Buradan sesleniyor sayın yatırımcılara ve genel müdürlerimize!!! Nasıl ki otel mimarilerinde kabuğumuzu kırıp çok radikal tesisler yapmaya başlamış isek bu alanda başlattığımız bu radikalliği personel seçiminde, alt yapısında da göstermeniz gerekir. Hedefsiz, amaçsız kişilere bu tesislerde yer vermemek, komisinden müdürüne, şefine kadar irdelemek gereklidir. Bu tarz personel bulunduğunda ise o çalışanın hakkını maddi ve manevi olarak verilmeli. Kaliteli personel isteniliyor ise bunun da bir faturası olduğunu görmezlikten gelmemeliyiz.
BİLGİ PAYLAŞILDIKÇA BÜYÜR
Yılların tecrübesini, bilgilerimizi paylaştığımızda bilgi dağarcığımızın nasıl büyüdüğünü görürüz. Eski yıllarda yapılan ürünün son püf noktasında çırağı dolaba göndermek artık eskilerde kalmıştır. Şimdi tam aksine eğitimler vererek zorla yetişmesini bilgi edinmesini sağlamak için toplantılar düzenlemeliyiz. Bu paylaşımı, eğitmenliği yaptığımızda gerek Türk mutfağı gerek Türk mutfak şeflerinin başarı grafiği yükselecektir. Mutfağımızdaki komilerimiz, öğrencilerimize devamlı bilgimizi, yeniliklerimizi aktarmalı ve tatbiki için imkân yaratmalıyız. Bu eğilimi gösterdiğimiz zaman göreceğiz ki saygı sevgi ve büyük ustalık o zaman ortaya çıkacaktır. İşinde son derece iyi, bilgili çok kıymetli meslektaşlarımızla olmak son derece mutluluk vericidir. Yarınlarda daha iyi olmak ve Türk Mutfağımızı daha tanınmış, modern mutfak haline getirmek için hep beraber çaba göstermeliyiz, şefinden komisine var gücümüz ile koşmalıyız. Paylaşımcı, öğretici ve bir sonraki gençlere saygı
sevgi çemberinde güzel ürünler bırakmamız gerektiğine inanıyorum. Bu da hep birlikte yapabileceğimiz bir oluşum. Dediğim gibi bilgi paylaşıldıkça büyür.

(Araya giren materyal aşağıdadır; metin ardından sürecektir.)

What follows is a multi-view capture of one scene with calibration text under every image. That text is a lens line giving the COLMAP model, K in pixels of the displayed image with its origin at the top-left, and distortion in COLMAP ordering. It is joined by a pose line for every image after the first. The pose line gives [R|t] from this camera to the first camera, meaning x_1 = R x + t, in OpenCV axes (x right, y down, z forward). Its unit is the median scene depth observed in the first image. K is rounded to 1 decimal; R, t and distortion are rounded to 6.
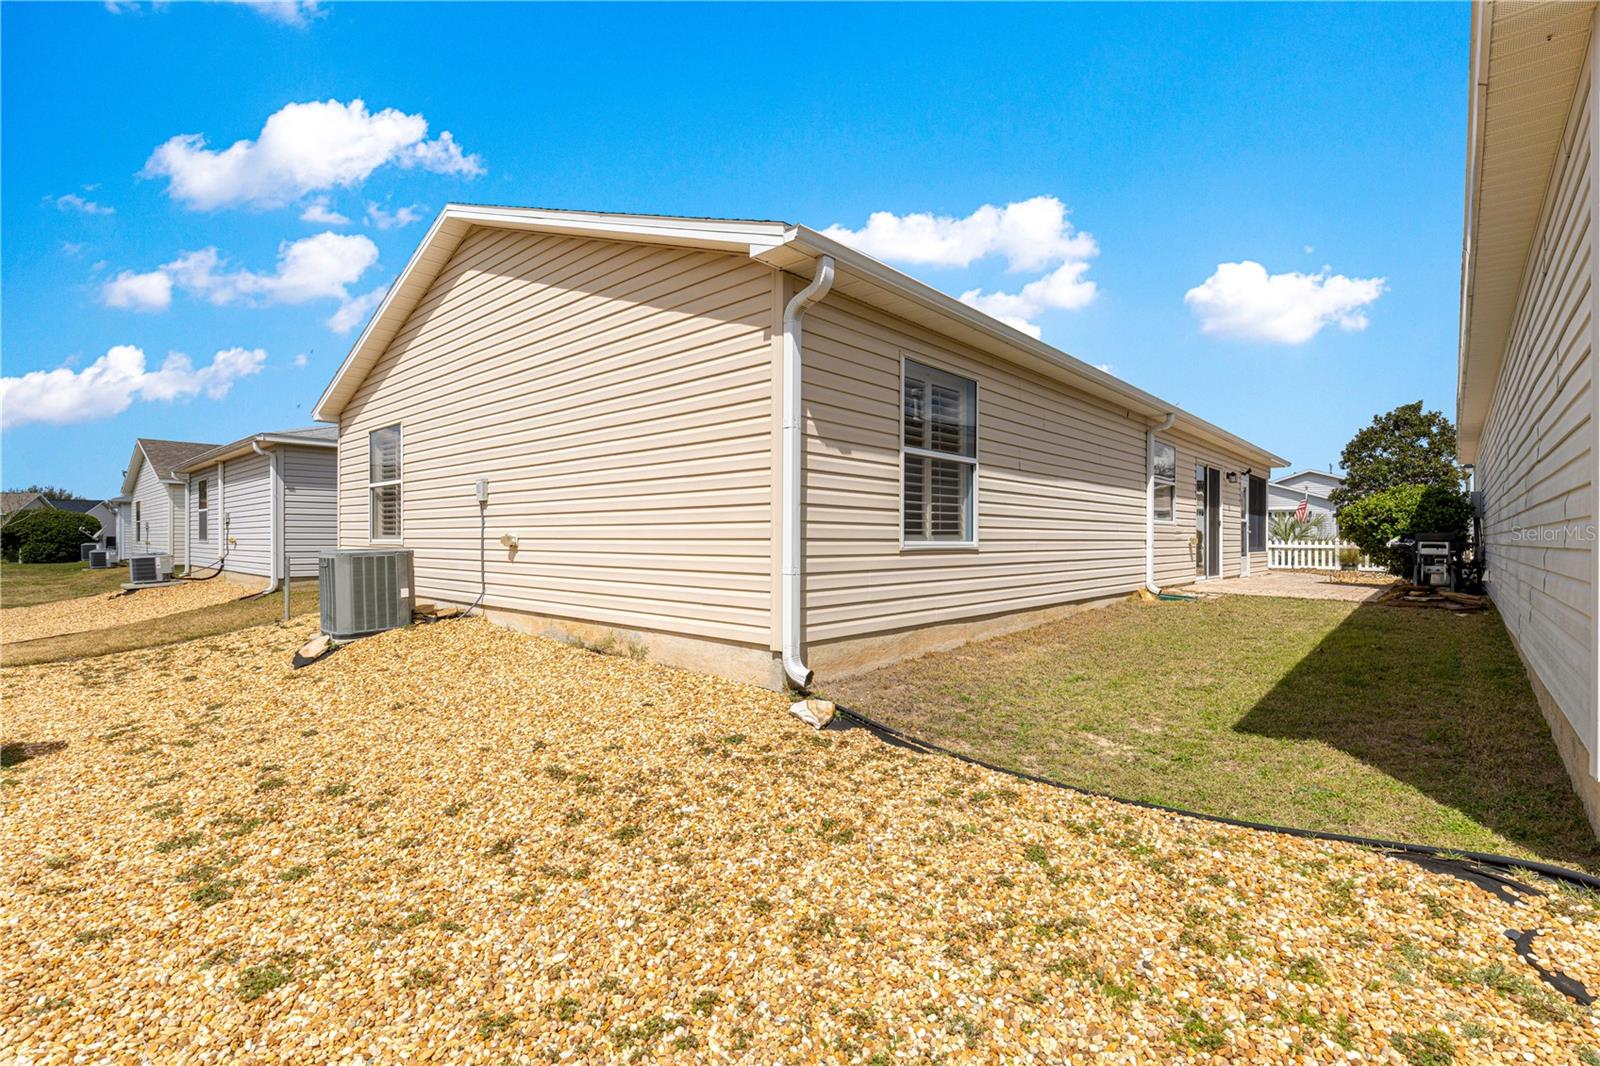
lens RADIAL K [[724.6, 0, 806.2], [0, 724.6, 529.6], [0, 0, 1]] dist [-0.000786, 0.002137]
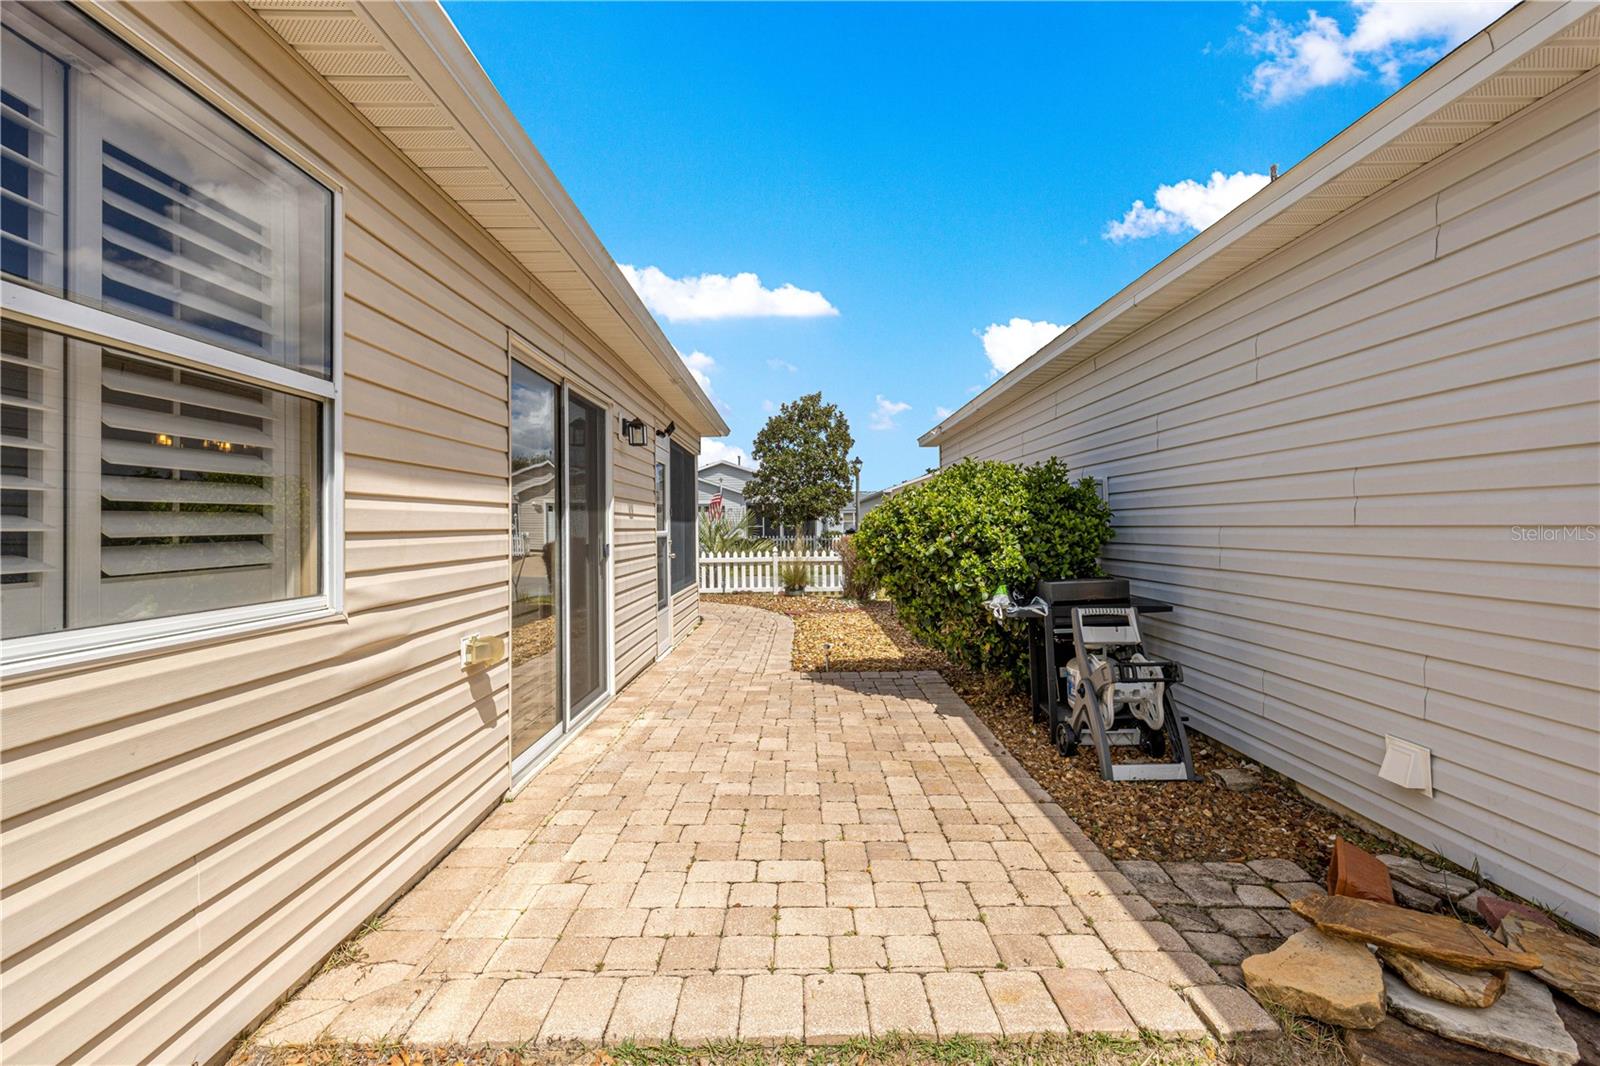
lens RADIAL K [[724.6, 0, 799.4], [0, 724.6, 519.1], [0, 0, 1]] dist [-0.000786, 0.002137]
pose [[0.743199, -0.008813, 0.669012, 0.269207], [0.010053, 0.999947, 0.002005, -0.017039], [-0.668995, 0.005235, 0.743249, 0.446667]]
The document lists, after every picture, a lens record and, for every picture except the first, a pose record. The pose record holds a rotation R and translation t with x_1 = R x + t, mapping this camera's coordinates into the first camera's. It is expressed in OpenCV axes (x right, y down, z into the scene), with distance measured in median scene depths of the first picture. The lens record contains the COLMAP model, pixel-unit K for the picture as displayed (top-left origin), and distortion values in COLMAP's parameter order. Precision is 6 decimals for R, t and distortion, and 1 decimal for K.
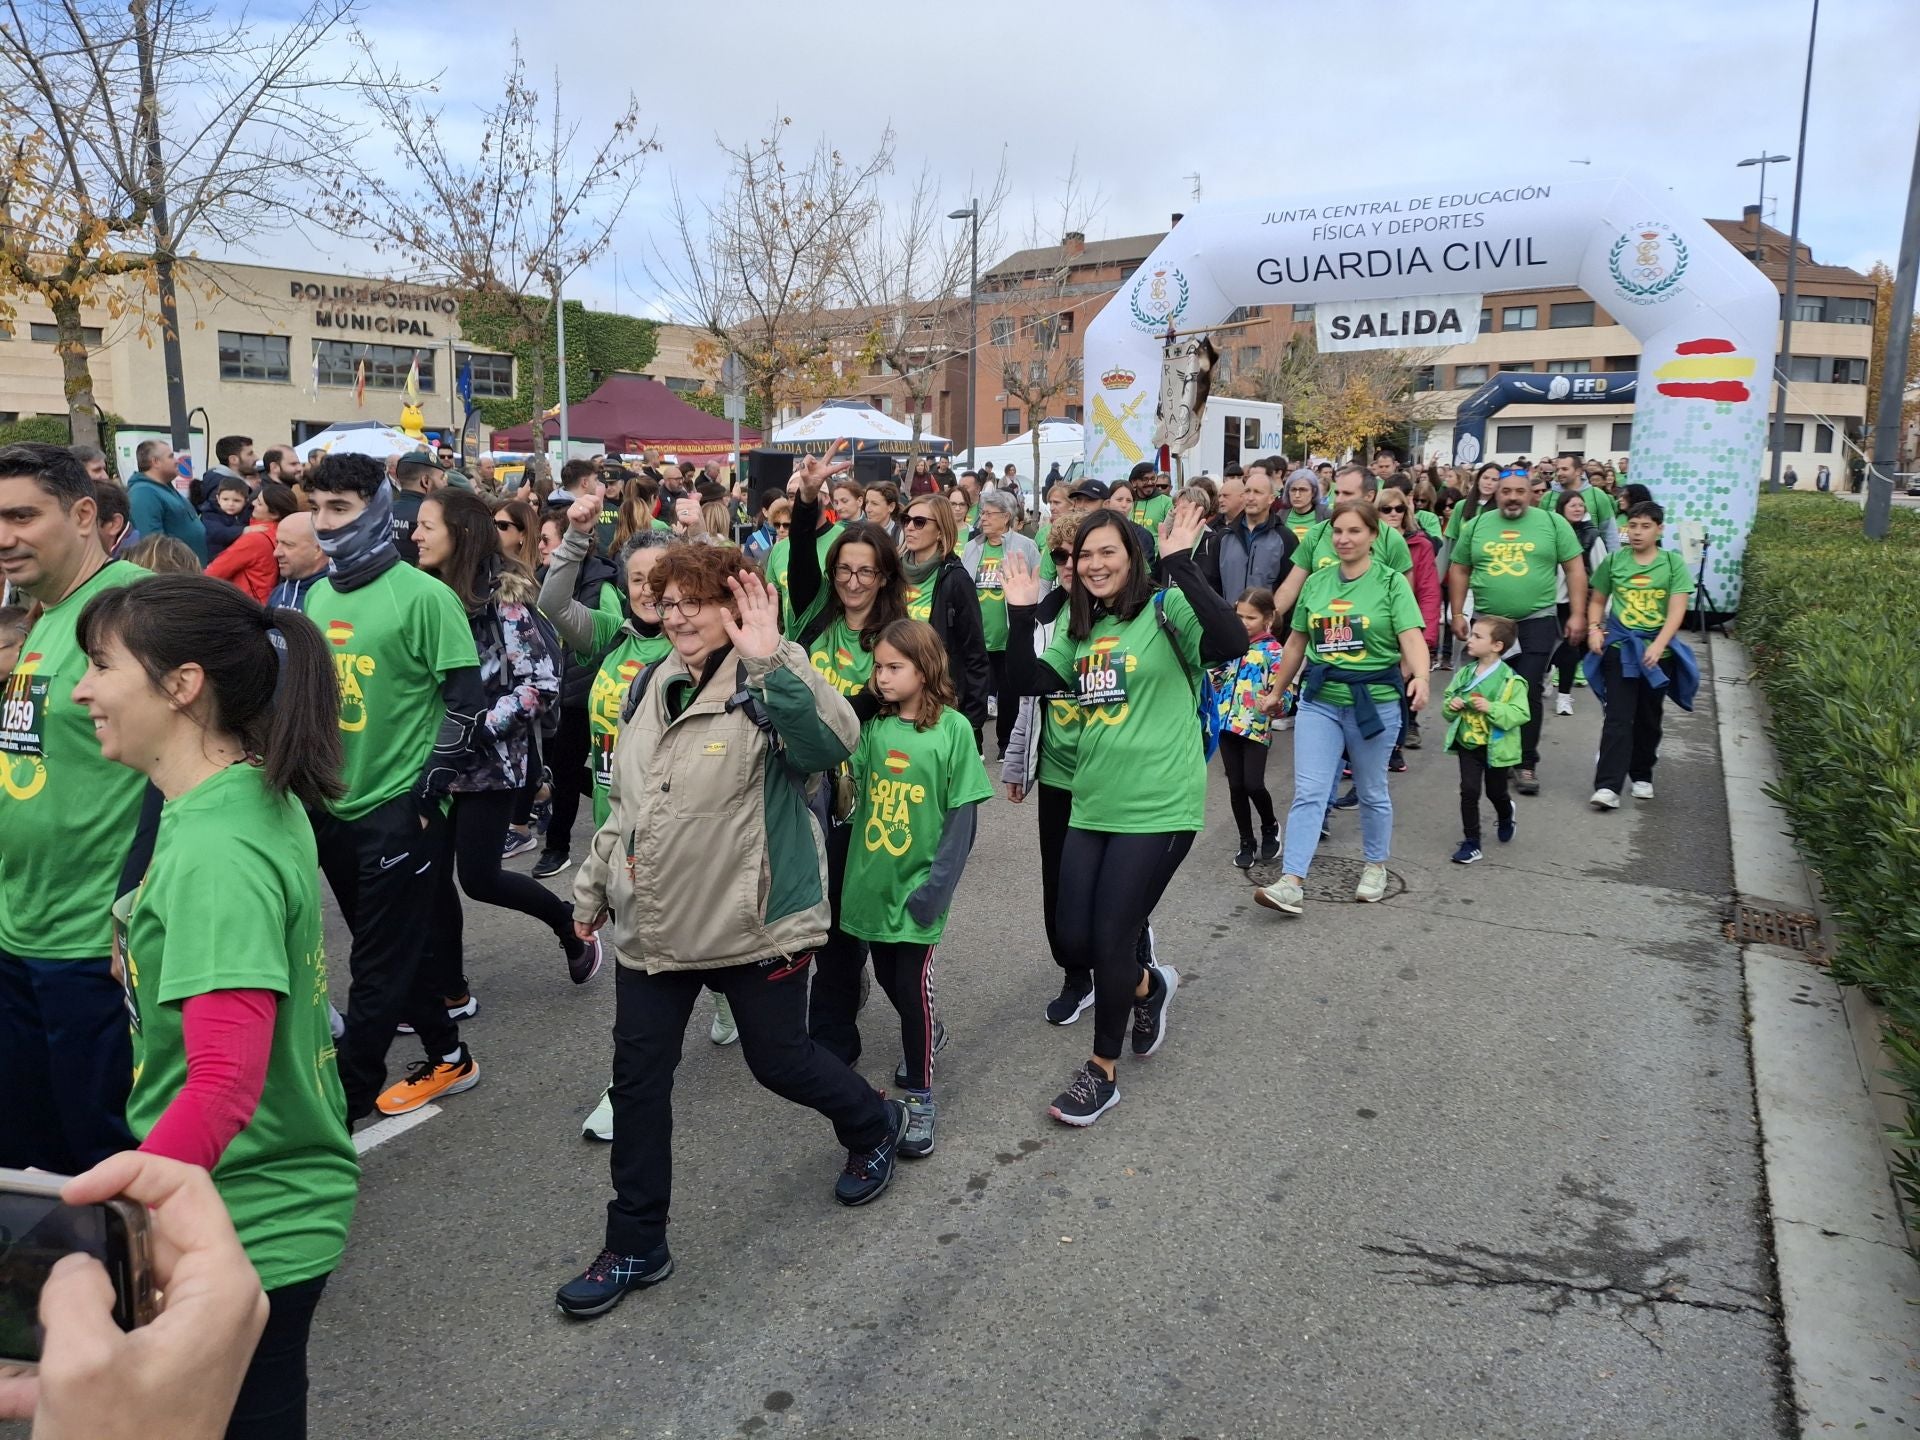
lens RADIAL K [[1403.6, 0, 944.8], [0, 1403.6, 706.2], [0, 0, 1]] dist [0.016769, -0.038870]
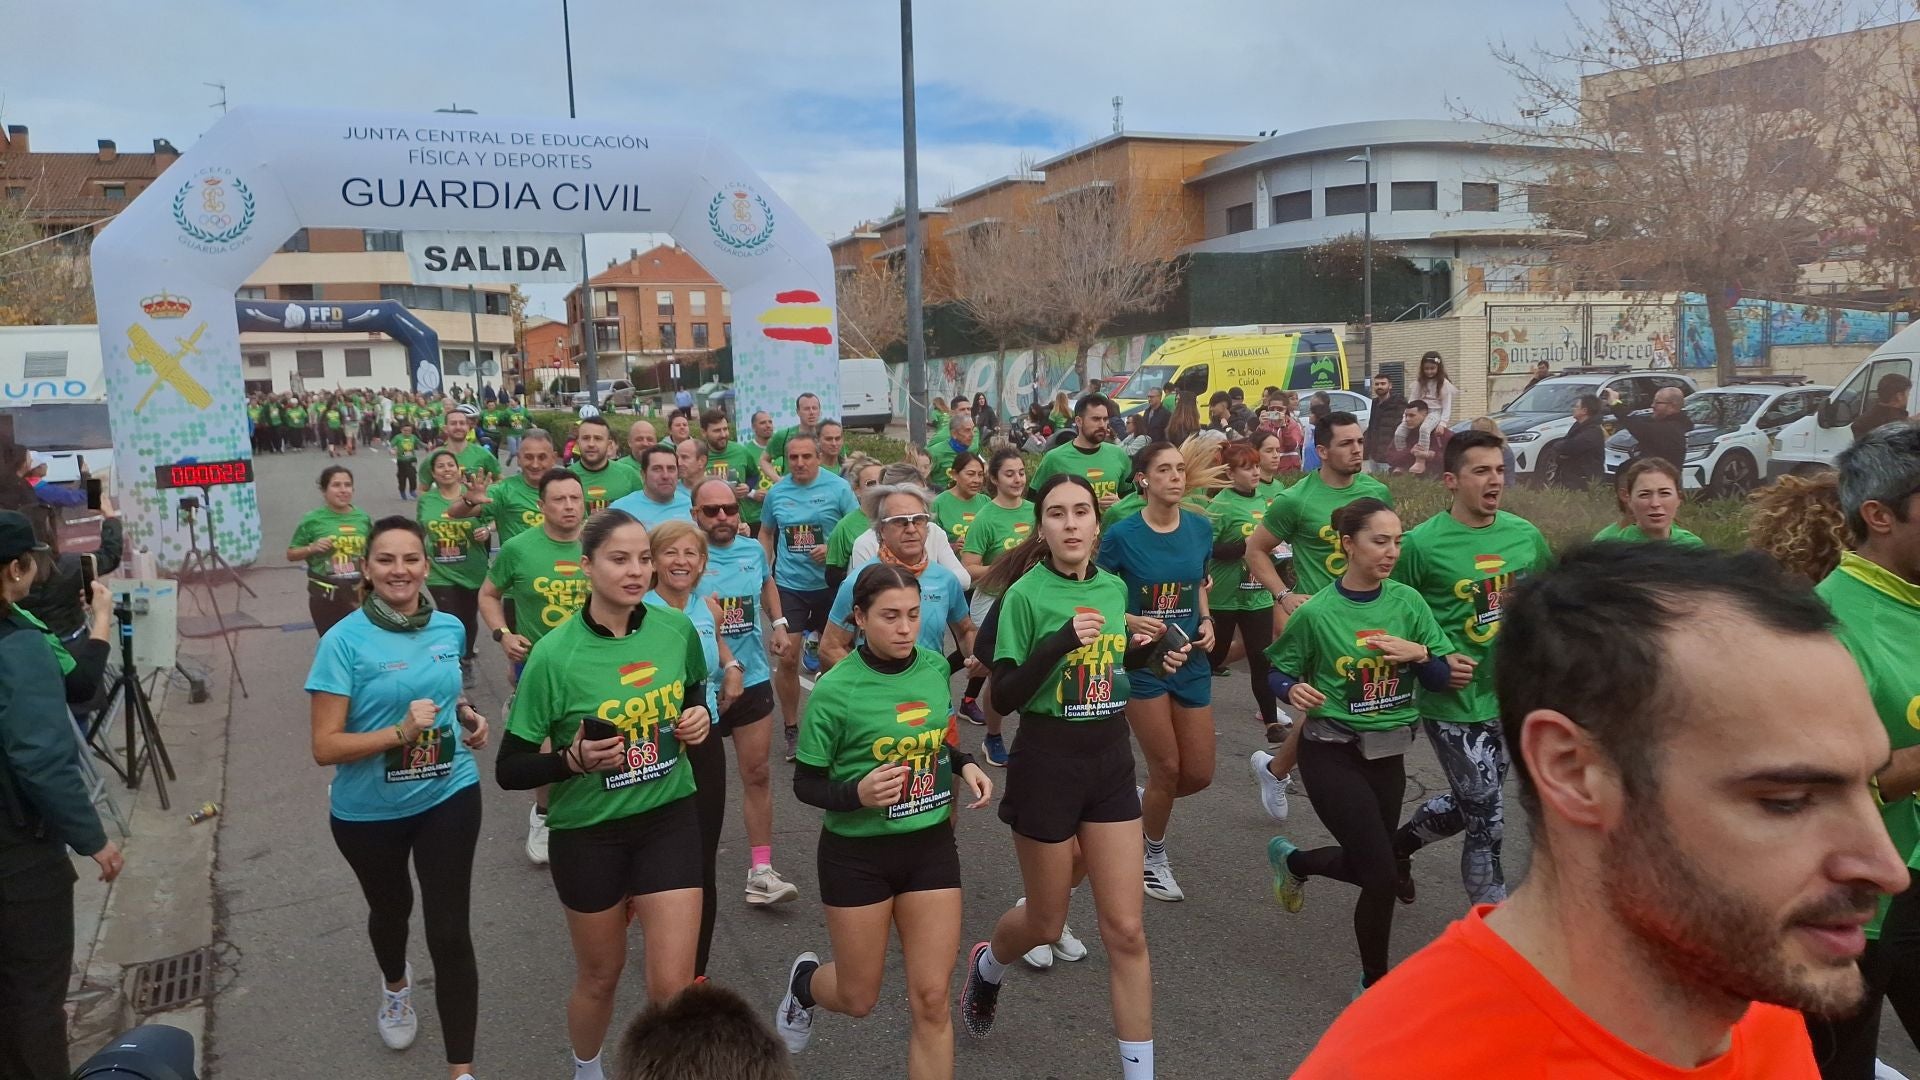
lens RADIAL K [[1415.7, 0, 976.1], [0, 1415.7, 525.9], [0, 0, 1]] dist [0.010867, -0.061776]
pose [[0.581317, -0.098496, 0.807694, -0.292571], [0.157016, 0.987568, 0.007423, -0.052202], [-0.798384, 0.122506, 0.589556, 0.208087]]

''BEN ŞEFİM, GELECEĞİM EN SON NOKTAYA GELDİM, BUNDAN SONRASI YOK ''
Şunu unutmayalım hayat dediğimiz en değerli hazinemiz bizim ona verebildiğimiz kadardır. Aynı yankı gibi ne verir isek onu alırız. Yeni neslin çok iyi donanımla okullardan geldiğini unutmayalım. "Ben yapacağımı yaptım bizden geçmiş" felsefesini bırakalım. Bu davranış tarzının Avrupalı şeflerde olmadığını, devamlı kendilerini yenilediklerini, çağa ayak uydurduklarını buradan hatırlatmak isterim.
Ne olur, şefler olarak yerimizde saymayalım, devamlı bir hedefimiz bir amacımız olsun ve bunu da yetiştirdiğimiz çıraklarımıza öğrencilerimize aşılayalım. Mutfağımız çok renkli, kariyer olarak şef olunca her şey bitmiyor onun sonrasında da kendimize hedefler belirleyebiliriz. Bunlardan örnek verecek olur isek ''yarışmalar, kitaplar, yurtdışı tanıtımlar, öğretmenlik, yeni menüler vb.'' biz şefler bunları yaptığımızda gerek yatırımcılarımız gerek Genel Müdürlerimiz önümüzü açacak bize destek vereceklerini bütün samimiyetim ile inanıyorum. Yeter ki biz hedeflerimizi, amaçlarımızı bir projeye dönüştürüp önlerine koyalım. Hayat yarışından kopmamak dileği ile.”